Prospective Studies of Neurodevelopmental Influences in Schizophrenia



Tyrone D. Cannon*

Department of Psychiatry, University of Pennsylvania,

Philadelphia, PA

Obstetric complications (OCs) are

associated with an increased risk for schizophrenia, but the

mechanism(s) involved and whether their influences depend on,

covary with, or are independent of genetic risk are unclear. We

examined markers of fetal hypoxia and other OCs as predictors of

adult psychiatric outcome in a cohort of 9,110 individuals (194

schizophrenics, 135 non-schizophrenic siblings, 895 psychiatric

controls, and 7,886 non-psychiatric controls) born in

Philadelphia from 1959 to 1966, whose gestations and births were

monitored prospectively with standard research protocols.

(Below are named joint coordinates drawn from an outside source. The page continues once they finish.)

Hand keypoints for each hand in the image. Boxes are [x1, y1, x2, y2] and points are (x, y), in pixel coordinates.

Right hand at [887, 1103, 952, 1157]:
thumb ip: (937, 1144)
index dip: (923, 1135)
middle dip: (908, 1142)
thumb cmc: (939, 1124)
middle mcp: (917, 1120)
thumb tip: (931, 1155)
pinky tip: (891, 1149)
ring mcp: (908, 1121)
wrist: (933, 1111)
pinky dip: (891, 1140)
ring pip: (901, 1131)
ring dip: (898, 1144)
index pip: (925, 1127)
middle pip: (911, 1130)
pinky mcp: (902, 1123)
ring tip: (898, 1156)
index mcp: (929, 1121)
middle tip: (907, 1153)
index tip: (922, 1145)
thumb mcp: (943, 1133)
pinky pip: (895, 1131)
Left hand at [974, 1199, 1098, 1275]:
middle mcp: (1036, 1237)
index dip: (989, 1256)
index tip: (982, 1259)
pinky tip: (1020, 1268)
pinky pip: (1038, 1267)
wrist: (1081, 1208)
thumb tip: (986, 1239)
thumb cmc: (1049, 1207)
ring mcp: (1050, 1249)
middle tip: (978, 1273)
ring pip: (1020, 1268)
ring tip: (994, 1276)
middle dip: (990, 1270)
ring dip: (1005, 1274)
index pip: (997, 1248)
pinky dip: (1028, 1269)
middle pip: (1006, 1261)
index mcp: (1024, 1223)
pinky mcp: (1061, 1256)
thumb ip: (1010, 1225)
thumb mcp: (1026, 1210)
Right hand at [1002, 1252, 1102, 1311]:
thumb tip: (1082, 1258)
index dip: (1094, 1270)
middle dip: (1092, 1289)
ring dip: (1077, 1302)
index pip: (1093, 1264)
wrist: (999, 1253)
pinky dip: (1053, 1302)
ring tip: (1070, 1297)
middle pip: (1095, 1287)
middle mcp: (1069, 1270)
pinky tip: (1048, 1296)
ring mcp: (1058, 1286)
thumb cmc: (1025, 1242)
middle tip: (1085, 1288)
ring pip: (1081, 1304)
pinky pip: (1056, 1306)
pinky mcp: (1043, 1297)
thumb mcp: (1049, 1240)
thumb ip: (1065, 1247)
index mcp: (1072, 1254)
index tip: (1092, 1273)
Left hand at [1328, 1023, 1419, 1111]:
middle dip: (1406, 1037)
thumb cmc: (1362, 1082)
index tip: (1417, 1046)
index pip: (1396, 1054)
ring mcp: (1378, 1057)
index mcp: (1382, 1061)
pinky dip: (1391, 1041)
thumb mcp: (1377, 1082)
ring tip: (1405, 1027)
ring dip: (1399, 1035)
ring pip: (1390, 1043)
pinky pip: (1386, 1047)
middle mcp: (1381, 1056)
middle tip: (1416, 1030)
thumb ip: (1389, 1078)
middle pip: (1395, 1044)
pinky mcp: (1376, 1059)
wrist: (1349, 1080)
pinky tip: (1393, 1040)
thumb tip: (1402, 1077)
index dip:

Psychiatric diagnoses were ascertained via adult treatment

contracts. The odds of schizophrenia increased linearly, while

the odds of being an unaffected sibling of a schizophrenic

decreased linearly, with increasing number of hypoxia-associated

OC’s. This effect was also present when modeling odds of

schizophrenia within families. There was no relationship between

these OCs and other psychiatric disorders, and there were no

associations between other (prenatal or perinatal) complications

and schizophrenia. Together with results from our neuroimaging

studies conducted in Scandinavia, these findings support the

notion that a genetic factor in schizophrenia may confer a

heightened susceptibility to the pathogenic effects of fetal

oxygen deprivation, and argue against models in which OCs result

from genetic predisposition to schizophrenia or increase risk for

the disorder independently of a genetic background.